▸ **Check your understanding**
1. According to the passage on masks, why does the fact that medical personnel wore masks before Covid not show that masks protect against viruses? Answer in one to three sentences.
2. Write the next part of the passage on masks, beginning after its final sentence.

▸ **Provided text**

+++

In all, the evidence from RCTs is so bleak for mask advocates that Scientific American was reduced to publishing an article by Harvard law professor Naomi Oreskes arguing that, when it comes to masks, scientists should start prioritizing “reality” over scientific “rigor.”
Cochrane also notes that “more attention should be paid to describing and quantifying the harms” caused by masks. In that vein, a German study found that those who wear masks for more than five minutes at a time are breathing in 35 to 80 times normal levels of carbon dioxide (that’s four to ten times “toxic” levels), with N-95 masks being even worse in this regard than cloth or surgical masks. That same study also found that mask mandates force pregnant women to breathe in higher levels of CO2 than they would be permitted to be exposed to if serving on a Navy submarine. As John Tierney writes of masks, “No drug with all these potential side effects would be recommended, much less mandated.”
Many people assume that masks must work, at least to some degree; otherwise, medical personnel wouldn’t have worn them pre-Covid. But surgical masks were designed to keep surgeons and other medical personnel from infecting patients’ open wounds, while N-95s were worn primarily to prevent the spread of tuberculosis bacteria. Neither type of mask was worn to protect against viruses. An article on the National Institutes of Health’s website, published in the less-politicized, pre-Covid days, helpfully notes, “Viruses are tiny, ranging in size from about 20 to 400 nanometers in diameter. . . . Billions can fit on the head of a pin.” More than 1,000 can generally fit on the period at the end of a sentence. Meantime, “Bacteria are 10 to 100 times larger than viruses.”
Others seem to think it’s better to err on the side of caution and wear a mask. But it’s not caution that leads one to defy medical research; it’s superstition. Besides, masks may do more harm than good from a health perspective, without even factoring in their highly adverse effects on human communication and social interaction.

+++

▸ **Data section**
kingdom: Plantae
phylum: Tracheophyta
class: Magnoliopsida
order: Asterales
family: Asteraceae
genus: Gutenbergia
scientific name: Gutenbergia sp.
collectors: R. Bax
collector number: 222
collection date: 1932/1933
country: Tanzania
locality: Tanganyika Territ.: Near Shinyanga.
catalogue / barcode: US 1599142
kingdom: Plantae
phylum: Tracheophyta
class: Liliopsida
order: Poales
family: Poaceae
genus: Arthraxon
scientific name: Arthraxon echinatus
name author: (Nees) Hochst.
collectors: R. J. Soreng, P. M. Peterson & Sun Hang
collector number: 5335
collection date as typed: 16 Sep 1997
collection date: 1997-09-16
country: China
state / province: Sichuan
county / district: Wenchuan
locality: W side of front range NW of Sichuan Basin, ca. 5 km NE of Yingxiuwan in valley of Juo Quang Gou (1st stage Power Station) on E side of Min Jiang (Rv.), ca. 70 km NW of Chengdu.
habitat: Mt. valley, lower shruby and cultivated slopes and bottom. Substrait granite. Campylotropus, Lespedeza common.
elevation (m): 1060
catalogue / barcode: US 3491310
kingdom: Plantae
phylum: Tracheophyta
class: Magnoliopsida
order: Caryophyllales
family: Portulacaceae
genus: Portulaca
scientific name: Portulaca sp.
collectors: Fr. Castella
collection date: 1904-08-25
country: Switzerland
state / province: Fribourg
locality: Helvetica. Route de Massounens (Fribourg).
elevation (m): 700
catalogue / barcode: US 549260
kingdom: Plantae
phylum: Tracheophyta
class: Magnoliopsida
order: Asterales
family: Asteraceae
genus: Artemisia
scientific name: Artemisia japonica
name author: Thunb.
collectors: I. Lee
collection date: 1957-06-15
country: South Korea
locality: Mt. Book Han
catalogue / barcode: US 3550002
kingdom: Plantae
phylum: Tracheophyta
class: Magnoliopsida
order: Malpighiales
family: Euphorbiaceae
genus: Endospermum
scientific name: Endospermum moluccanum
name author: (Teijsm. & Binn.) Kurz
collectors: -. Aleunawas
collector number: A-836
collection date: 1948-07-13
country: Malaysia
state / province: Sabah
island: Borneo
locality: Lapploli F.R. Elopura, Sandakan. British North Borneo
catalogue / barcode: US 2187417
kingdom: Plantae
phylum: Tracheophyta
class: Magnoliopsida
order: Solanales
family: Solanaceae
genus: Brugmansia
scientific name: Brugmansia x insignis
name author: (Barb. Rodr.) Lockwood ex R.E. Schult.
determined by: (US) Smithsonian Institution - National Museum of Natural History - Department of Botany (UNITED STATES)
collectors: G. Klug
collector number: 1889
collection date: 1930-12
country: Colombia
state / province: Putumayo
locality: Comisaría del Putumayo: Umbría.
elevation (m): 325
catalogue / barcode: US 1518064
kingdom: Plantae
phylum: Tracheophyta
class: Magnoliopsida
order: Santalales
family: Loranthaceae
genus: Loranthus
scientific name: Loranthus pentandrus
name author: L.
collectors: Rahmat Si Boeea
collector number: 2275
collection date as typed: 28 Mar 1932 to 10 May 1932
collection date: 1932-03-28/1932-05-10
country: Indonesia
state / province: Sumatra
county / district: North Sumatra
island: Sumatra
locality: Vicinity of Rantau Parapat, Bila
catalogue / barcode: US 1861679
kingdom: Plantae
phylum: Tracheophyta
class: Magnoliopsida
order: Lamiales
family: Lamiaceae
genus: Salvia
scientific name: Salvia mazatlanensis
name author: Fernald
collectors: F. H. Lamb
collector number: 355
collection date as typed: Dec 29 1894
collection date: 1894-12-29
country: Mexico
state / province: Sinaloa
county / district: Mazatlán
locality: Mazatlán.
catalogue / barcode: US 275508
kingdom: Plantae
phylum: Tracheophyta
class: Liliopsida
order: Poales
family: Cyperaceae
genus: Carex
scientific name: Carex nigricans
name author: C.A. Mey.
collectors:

+++

▸ **Solved tasks**
1. Surgical masks were designed to keep surgeons and other medical personnel from infecting patients' open wounds, and N-95s were worn mainly to prevent the spread of tuberculosis bacteria. Neither type was worn to protect against viruses. The passage adds that viruses are tiny, while bacteria are 10 to 100 times larger.

2.
When medical personnel wear masks, it suggests that they aren’t following the evidence provided by medical studies—which should give one pause—while also sending the wrong signal to the wider public. When the New York Times’s Bret Stephens wrote a column summarizing Cochrane’s findings, the former paper of record’s readers responded with thousands of comments. Among the readers’ ten favorite comments was this one: “The [Cochrane] findings are basically nonsense. Common sense prevails here. . . . I was in a hospital today. Everyone has to wear a mask.”
In that same spirit, in each of five Bay Area counties, a lone health officer has falsely claimed that masks work and mandated their usage by medical personnel. The medical personnel will therefore wear them. Seeing this, many people will conclude that masks must work. That’s how “reality” prevails over rigor.
With only about a fortnight left to go, this federal election campaign has been remarkably devoid of discussion about the major public health experiment that Americans experienced firsthand over the past Olympiad or so. That experiment involved coerced masking and vaccinations, shutdowns of stores and schools, and abridgements of free movement and even of the free exercise of religion. Perhaps these five Bay Area county health officers are doing Americans a favor by reminding everyone what we recently endured—and certainly don’t wish to go through again.